Selective Mutism vs Shyness
Once when I was 6 or 7 at school, I was walking with the rest of the class to go to the playground. The rest of the kids were chatting away while I was quietly reflective and listening, when one of the teachers asked me why I didn’t talk. I automatically shrugged with a preprepared look of slight confusion. She then persisted, “Are you just shy?” My normal response to this was to nod in approval, not because I had any profound awareness of myself, but just because it was the easiest answer to give them.
This particular time, some classmates of mine, upon hearing the question, blurted out an answer for me: “He’s not shy. He just doesn’t talk.” Selective mutism has often been labelled as an extreme form of shyness. Sometimes, the selective mutism and shyness are evidently separate. For example, a kid can interact, play, and function by communicating through nods and pointing, and the only thing that makes this child different is the inability to speak.
Shyness is partly a genetic trait that is characterized by a slow adaption process to social situations, but over time, a child with SM can develop a personality that’s somewhat introspective. Even if he/she is naturally gregarious at home, the experiences with not being able to talk can influence personality to a substantial degree.
That is, if nobody wants to play with a kid because he doesn’t talk, and so the kid sits by himself all the time, he’ll start to become more introverted, or shy, and think of himself that way. The selective mutism ingrains itself more and more into the identity and self-image of someone the longer it’s left untreated.
- Shyness is being uncomfortable around certain social situations.
- Selective mutism is not being able to speak in certain social situations.
A lot of the time, the not being able to speak part does contribute towards being uncomfortable, but the two traits don’t start out as the same thing. The dichotomy between shyness and selective mutism starts out as an ample separation at a young age, and then gradually that difference lessens. When a kid is in elementary school, it’s a bit easier to be social and play with the other kids on the swings or going down the slide as opposed to when the kid begins high school or college when it gets hard to tell the difference between shyness and SM.
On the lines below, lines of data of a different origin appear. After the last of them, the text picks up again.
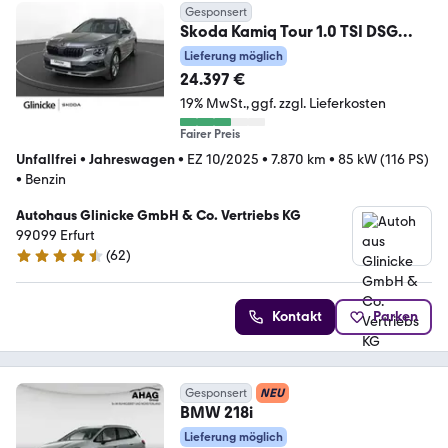
Gesponsert
Skoda Kamiq Tour 1.0 TSI DSG
Grey&Black Tour Infot.
Lieferung möglich
24.397 €
19% MwSt.
ggf. zzgl. Lieferkosten
Fairer Preis
Unfallfrei
•
Jahreswagen
•
EZ 10/2025
•
7.870 km
•
85 kW (116 PS)
•
Benzin
Autohaus Glinicke GmbH & Co. Vertriebs KG
99099 Erfurt
(
62
)
4.5 Sterne
Kontakt
Parken
Gesponsert
NEU
BMW 218i
Lieferung möglich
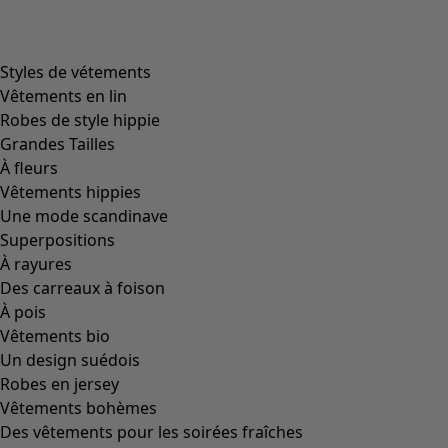
product.expandtoslider
+
2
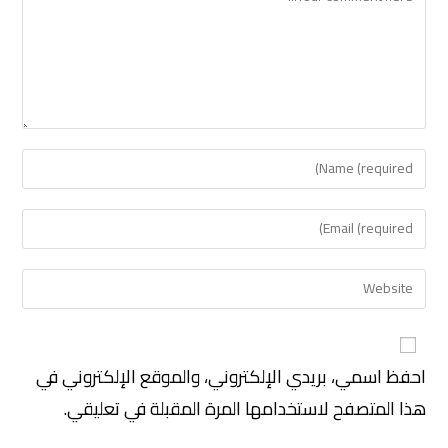
احفظ اسمي، بريدي الإلكتروني، والموقع الإلكتروني في
هذا المتصفح لاستخدامها المرة المقبلة في تعليقي.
Shyness and selective mutism feed off each other and intertwine into something that’s much harder to deal with later in life, which is why it’s so easy to confuse them for each other.
Also, someone who is just shy only takes a while to open up and can eventually function normally, whereas someone with SM cannot speak, regardless of the passage of time. In fact, instead of opening up as the situation progresses, he/she will find it harder and harder to speak and will be more likely to stay silent.
So looking back, to answer that teacher’s question… was I shy? No, not really, but something sort of like it.